According to Al Jazeera, water in the shaft at the El Pinabete mine was 38 meters (125 feet) deep on Monday, versus 1.3 m (4.2 ft) the prior day, according to Civil Defense National Coordinator Laura Velazquez.
A mine rescue team had been preparing to enter the workings to locate the miners missing since August 3 when an excavation incident into flooded neighboring workings filled the mine with water.
“This sudden entry forced us to stop the whole entry plan,” Velazquez said, noting a video camera lowered into the shaft revealed debris of pipes and cables floating in “extremely murky water” within the mine.
Meanwhile, families of the missing are growing frustrated with the slow nature of the rescue, engineers are planning to seal off the Pinabete and Conchas Norte mines from one another while continuing to pump water out of Pinabete.

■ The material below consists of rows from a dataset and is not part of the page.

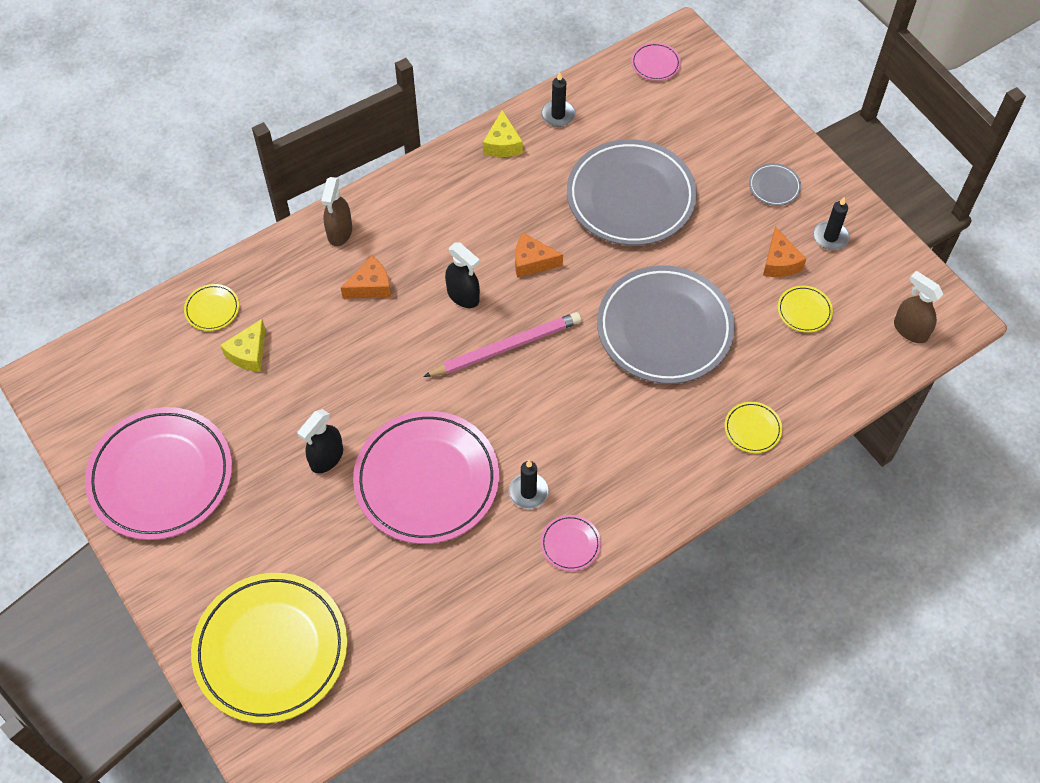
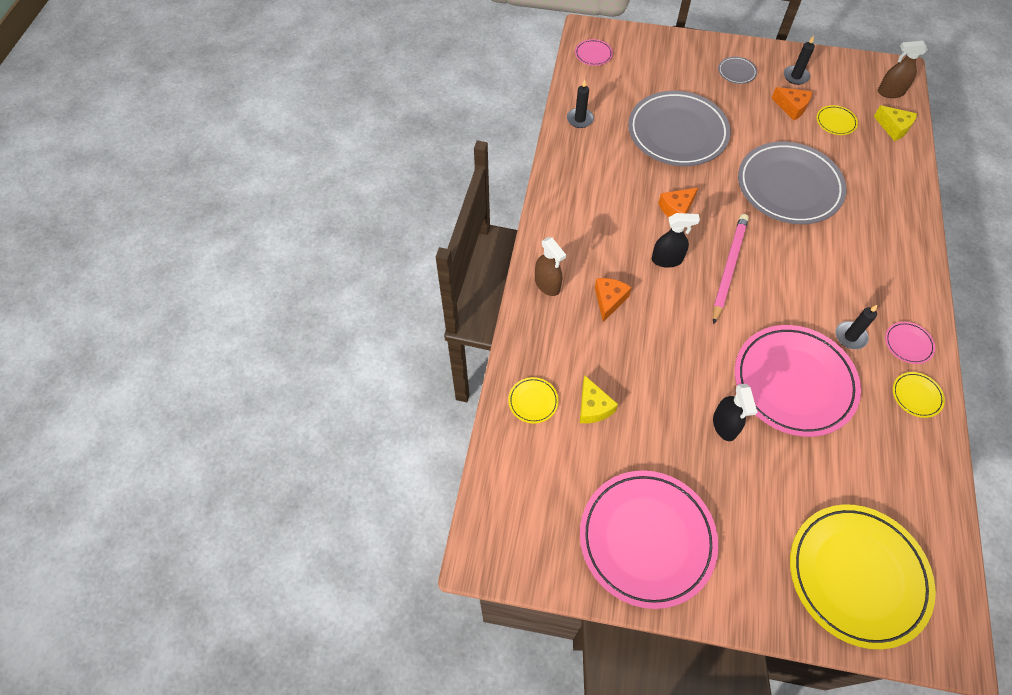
camera: 45 degrees left, 0 degrees up
(502, 144) = (571, 158): yellow cheese -> yellow cheese (893, 128)
(752, 429) = (898, 201): yellow plate -> yellow plate (916, 396)

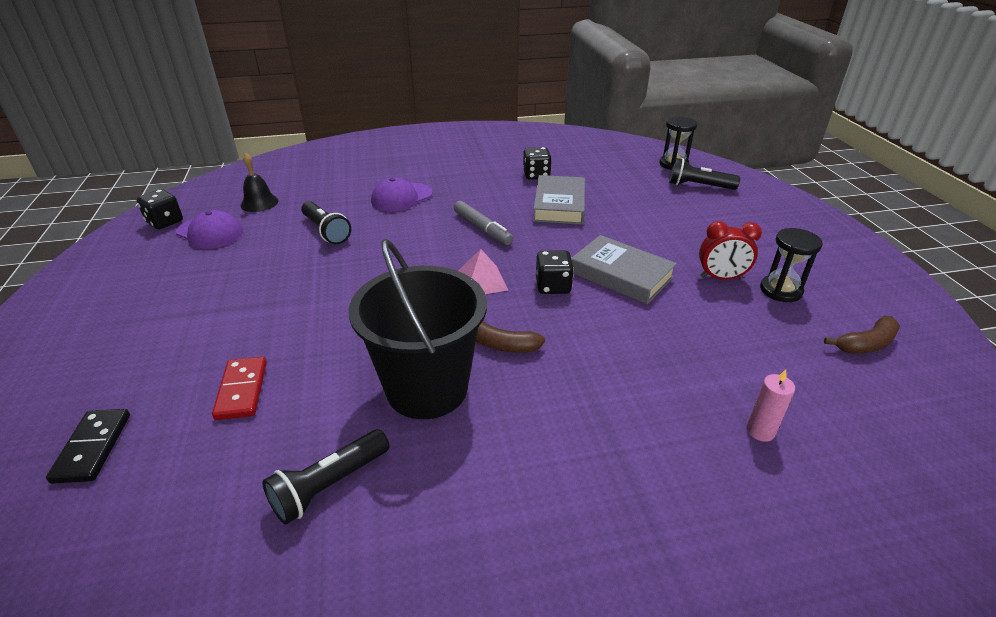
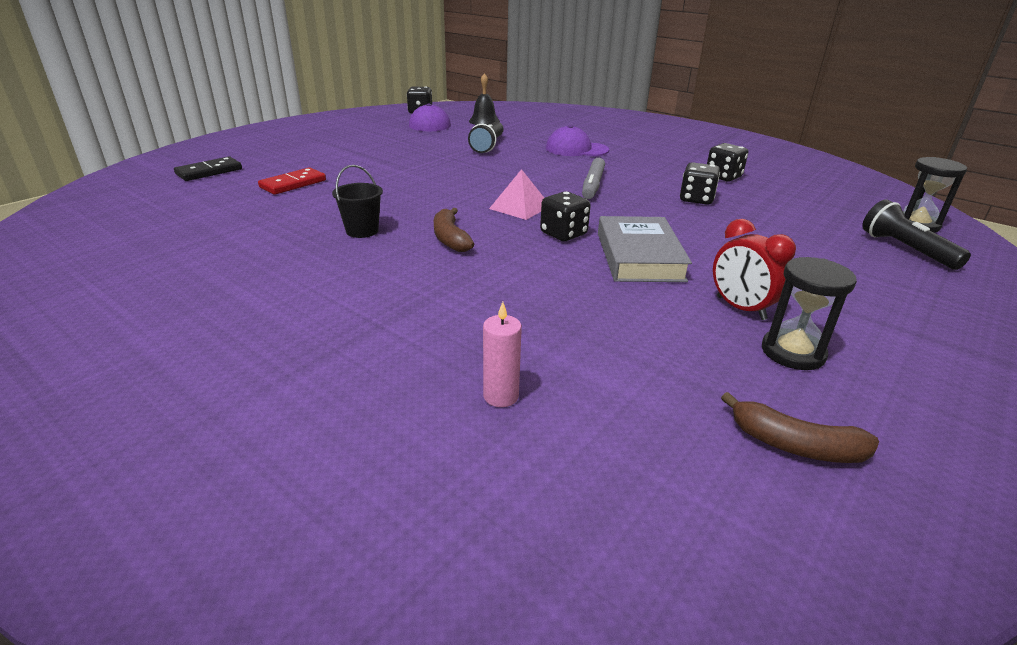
camera: 50 degrees right, 5 degrees down
(329, 485) = (235, 235): black flashlight -> none
(427, 388) = (362, 231): black bucket -> black bucket, size x0.43
(559, 205) = (696, 199): grey book -> black dice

Five workers were able to escape from the mine in Sabinas on the day of the event. No signs of life have been reported from the others, the new report said, as hundreds of rescuers remain on-site.
“We’re not going to stop working to rescue the miners,” Mexican president Andres Manuel Lopez Obrador said.

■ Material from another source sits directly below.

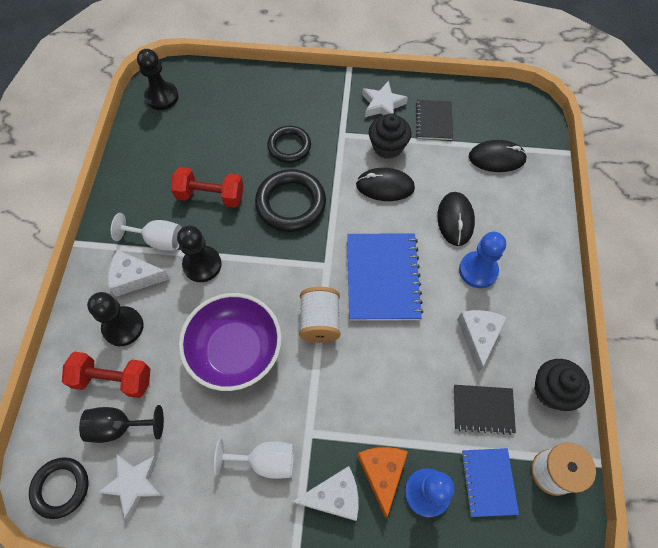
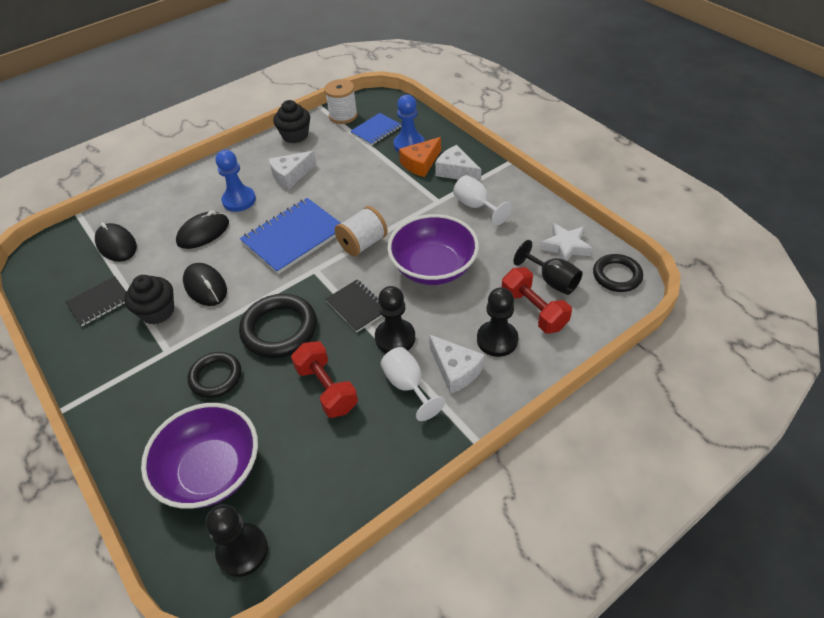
camera: 130 degrees left, 15 degrees down
(223, 109) = (211, 470): none -> purple bowl
(382, 105) = (103, 347): white star -> none
(483, 409) = (337, 151): black notebook -> black notebook (357, 307)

Coahuila Attorney General Gerardo Marquez said his office has requested information from the landowner and mine concession holder but declined to name either of them.
Coahuila is the primary coal producing area in Mexico. It has seen a number of fatal mining accidents, the most recent being in 2021 when seven miners were killed at an operation owned by Henan Hebi Coal and Electricity.
That incident was classified as an “accidental outburst” and the bodies of seven initially called missing were eventually located and recovered.
Prayers up for those trapped.
Evil coal strikes again
Hard working people. Prayers for them.
Yes.
“Prayers up for those trapped.”
I think it is too late for that.
Prayers for a miracle then.
I don’t know anything about that mine, but if they couldn’t reach fairly extensive workings above the flooding, they probably died. It’s been almost two weeks, and even a good-sized air pocket would have been used up.